• The problem: Collect each line of the entries that holds the string "cada".

Records provided below:

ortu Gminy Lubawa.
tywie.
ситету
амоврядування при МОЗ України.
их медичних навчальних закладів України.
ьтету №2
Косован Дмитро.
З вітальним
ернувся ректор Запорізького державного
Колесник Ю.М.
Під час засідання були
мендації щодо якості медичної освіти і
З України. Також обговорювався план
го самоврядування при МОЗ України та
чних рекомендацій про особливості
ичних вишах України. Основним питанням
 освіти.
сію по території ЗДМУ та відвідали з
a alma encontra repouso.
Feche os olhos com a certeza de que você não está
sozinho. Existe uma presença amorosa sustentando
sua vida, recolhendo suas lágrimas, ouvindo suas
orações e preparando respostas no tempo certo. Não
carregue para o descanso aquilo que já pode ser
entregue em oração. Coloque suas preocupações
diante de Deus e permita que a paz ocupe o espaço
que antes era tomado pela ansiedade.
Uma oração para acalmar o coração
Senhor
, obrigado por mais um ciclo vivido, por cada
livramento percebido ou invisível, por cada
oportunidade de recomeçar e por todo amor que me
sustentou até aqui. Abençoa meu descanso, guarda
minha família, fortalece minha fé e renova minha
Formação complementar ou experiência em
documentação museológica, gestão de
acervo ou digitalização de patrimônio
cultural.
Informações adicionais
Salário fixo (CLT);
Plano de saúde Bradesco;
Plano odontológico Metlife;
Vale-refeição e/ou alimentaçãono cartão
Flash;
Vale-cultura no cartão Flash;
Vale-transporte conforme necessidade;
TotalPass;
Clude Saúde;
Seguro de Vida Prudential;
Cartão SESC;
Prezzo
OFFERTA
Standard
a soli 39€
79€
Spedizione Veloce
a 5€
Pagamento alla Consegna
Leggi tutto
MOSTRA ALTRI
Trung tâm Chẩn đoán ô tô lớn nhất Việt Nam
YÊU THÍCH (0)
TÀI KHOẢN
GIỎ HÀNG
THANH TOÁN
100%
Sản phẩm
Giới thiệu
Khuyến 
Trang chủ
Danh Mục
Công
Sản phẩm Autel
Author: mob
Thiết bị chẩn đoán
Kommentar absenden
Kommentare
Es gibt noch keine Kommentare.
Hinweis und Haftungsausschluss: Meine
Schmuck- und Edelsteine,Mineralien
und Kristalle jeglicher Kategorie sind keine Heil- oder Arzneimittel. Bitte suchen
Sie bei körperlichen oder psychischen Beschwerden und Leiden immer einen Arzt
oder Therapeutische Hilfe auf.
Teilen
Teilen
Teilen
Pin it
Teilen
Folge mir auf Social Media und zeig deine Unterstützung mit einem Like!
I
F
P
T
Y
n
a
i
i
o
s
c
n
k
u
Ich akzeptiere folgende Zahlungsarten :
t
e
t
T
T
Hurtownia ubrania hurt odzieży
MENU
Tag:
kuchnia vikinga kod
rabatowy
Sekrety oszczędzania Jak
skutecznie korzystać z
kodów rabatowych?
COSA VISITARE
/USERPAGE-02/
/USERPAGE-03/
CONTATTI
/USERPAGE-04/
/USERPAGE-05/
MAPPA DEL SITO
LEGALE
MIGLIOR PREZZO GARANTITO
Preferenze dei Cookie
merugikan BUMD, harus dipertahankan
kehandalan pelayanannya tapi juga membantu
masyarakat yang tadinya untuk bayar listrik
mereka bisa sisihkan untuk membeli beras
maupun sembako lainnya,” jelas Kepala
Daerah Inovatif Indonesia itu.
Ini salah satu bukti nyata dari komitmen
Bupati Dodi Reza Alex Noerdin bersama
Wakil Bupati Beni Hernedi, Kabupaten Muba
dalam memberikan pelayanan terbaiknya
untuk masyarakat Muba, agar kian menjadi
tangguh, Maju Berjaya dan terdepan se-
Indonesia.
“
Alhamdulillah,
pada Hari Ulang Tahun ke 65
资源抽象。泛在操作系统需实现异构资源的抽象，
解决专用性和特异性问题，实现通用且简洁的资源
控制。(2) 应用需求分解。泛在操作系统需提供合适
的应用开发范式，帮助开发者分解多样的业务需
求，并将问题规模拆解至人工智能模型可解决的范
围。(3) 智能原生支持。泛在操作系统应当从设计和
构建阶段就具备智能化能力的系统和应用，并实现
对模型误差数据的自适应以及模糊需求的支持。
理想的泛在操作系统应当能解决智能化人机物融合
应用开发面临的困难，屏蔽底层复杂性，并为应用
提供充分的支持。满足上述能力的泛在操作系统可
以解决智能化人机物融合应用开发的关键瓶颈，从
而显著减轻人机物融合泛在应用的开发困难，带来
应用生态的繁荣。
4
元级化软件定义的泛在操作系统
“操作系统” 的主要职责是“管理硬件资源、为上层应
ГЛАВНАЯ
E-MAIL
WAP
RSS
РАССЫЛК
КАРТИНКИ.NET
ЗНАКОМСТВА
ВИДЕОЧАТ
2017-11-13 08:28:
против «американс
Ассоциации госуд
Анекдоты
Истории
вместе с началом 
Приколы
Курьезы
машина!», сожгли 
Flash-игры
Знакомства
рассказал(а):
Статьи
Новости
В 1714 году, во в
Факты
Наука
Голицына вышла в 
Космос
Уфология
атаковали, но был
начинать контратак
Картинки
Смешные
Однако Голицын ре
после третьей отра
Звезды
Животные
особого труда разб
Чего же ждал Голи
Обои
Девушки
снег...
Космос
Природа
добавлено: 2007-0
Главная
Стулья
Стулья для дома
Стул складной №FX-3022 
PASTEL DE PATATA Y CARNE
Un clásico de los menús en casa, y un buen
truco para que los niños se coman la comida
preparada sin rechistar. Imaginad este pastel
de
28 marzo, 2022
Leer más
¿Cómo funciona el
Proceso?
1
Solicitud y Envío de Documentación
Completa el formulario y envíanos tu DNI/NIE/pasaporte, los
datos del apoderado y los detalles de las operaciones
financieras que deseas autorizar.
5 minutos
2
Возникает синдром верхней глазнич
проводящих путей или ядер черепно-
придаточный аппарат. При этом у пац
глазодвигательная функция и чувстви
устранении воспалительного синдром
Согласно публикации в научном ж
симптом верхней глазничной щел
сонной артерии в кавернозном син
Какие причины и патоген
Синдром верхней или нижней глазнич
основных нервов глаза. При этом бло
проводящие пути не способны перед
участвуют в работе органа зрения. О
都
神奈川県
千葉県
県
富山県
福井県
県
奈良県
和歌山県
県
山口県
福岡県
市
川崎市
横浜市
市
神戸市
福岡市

End of Records provided.

• Result:
, obrigado por mais um ciclo vivido, por cada
livramento percebido ou invisível, por cada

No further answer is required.